## TASK STATEMENT
Copy out every line of the listing below word for word, leaving out the pictures.

## EXERCISE MATERIALS

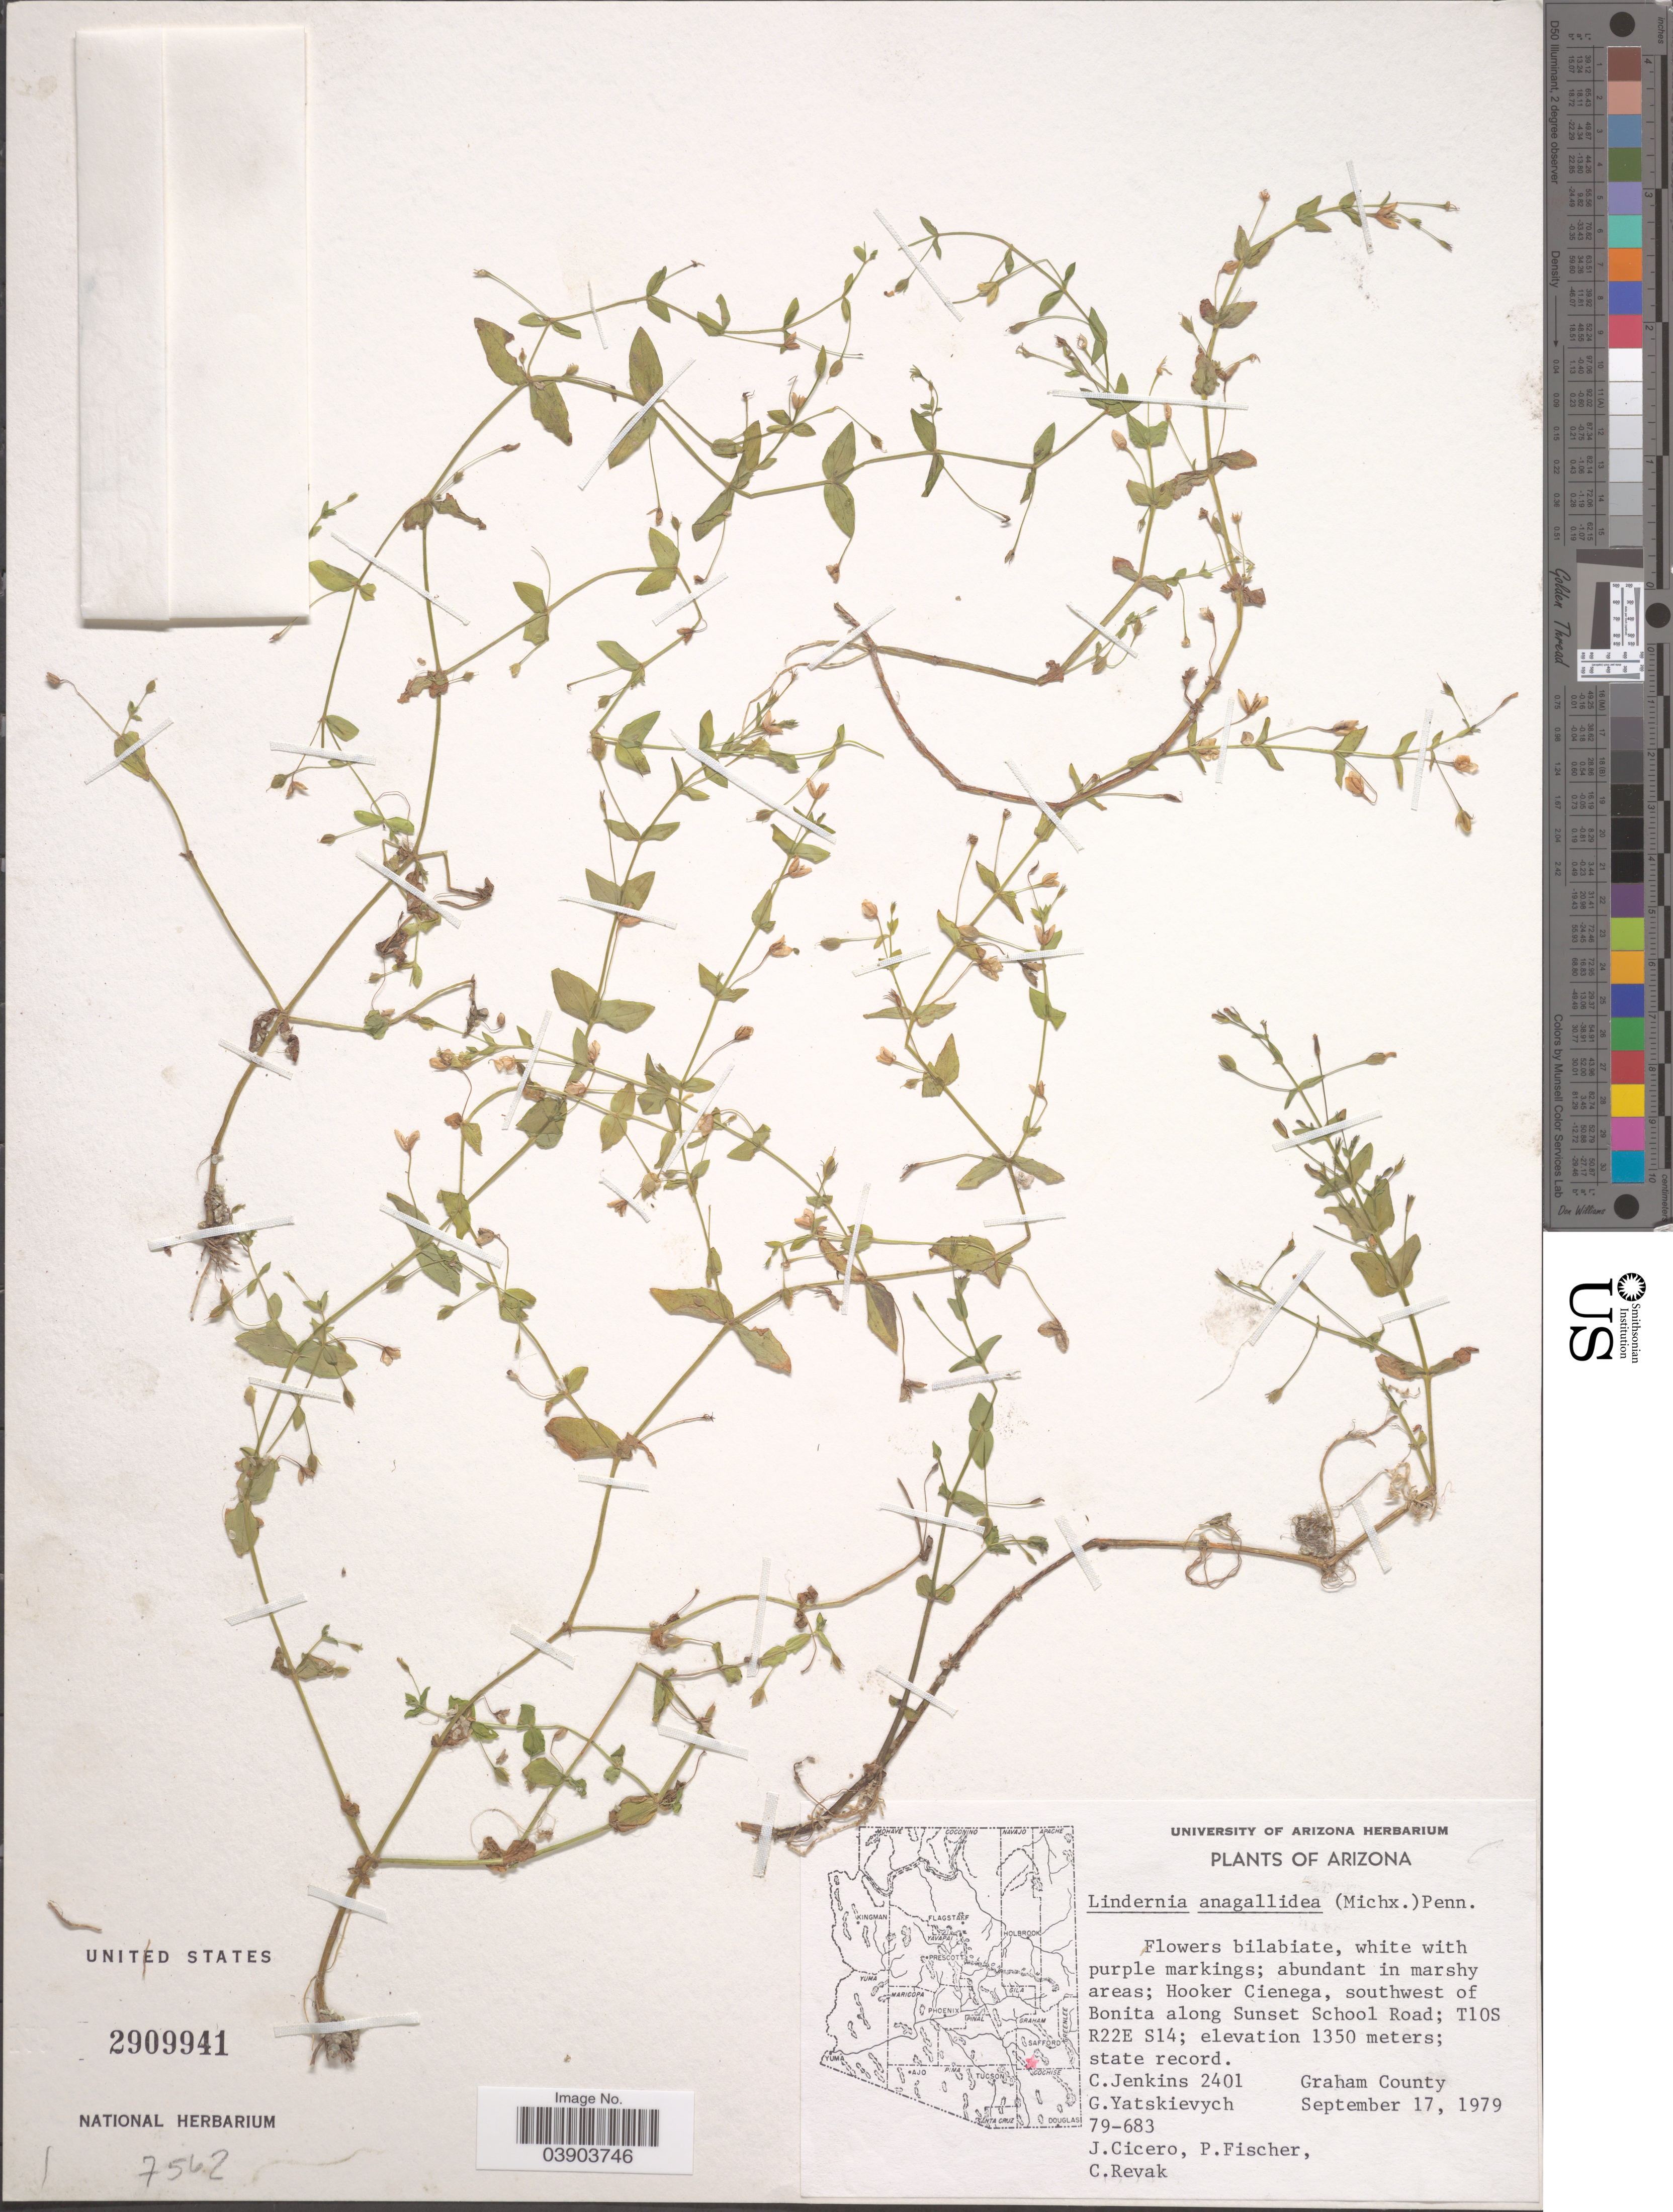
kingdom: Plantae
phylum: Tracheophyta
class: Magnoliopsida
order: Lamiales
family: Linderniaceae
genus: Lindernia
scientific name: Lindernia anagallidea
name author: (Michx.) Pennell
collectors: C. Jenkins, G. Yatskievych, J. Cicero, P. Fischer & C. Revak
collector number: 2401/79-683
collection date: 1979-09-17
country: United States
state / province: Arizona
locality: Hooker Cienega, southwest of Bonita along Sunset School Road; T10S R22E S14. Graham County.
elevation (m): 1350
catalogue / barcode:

## EXERCISE SOLUTION
kingdom: Plantae
phylum: Tracheophyta
class: Magnoliopsida
order: Lamiales
family: Linderniaceae
genus: Lindernia
scientific name: Lindernia anagallidea
name author: (Michx.) Pennell
collectors: C. Jenkins, G. Yatskievych, J. Cicero, P. Fischer & C. Revak
collector number: 2401/79-683
collection date: 1979-09-17
country: United States
state / province: Arizona
locality: Hooker Cienega, southwest of Bonita along Sunset School Road; T10S R22E S14. Graham County.
elevation (m): 1350
catalogue / barcode:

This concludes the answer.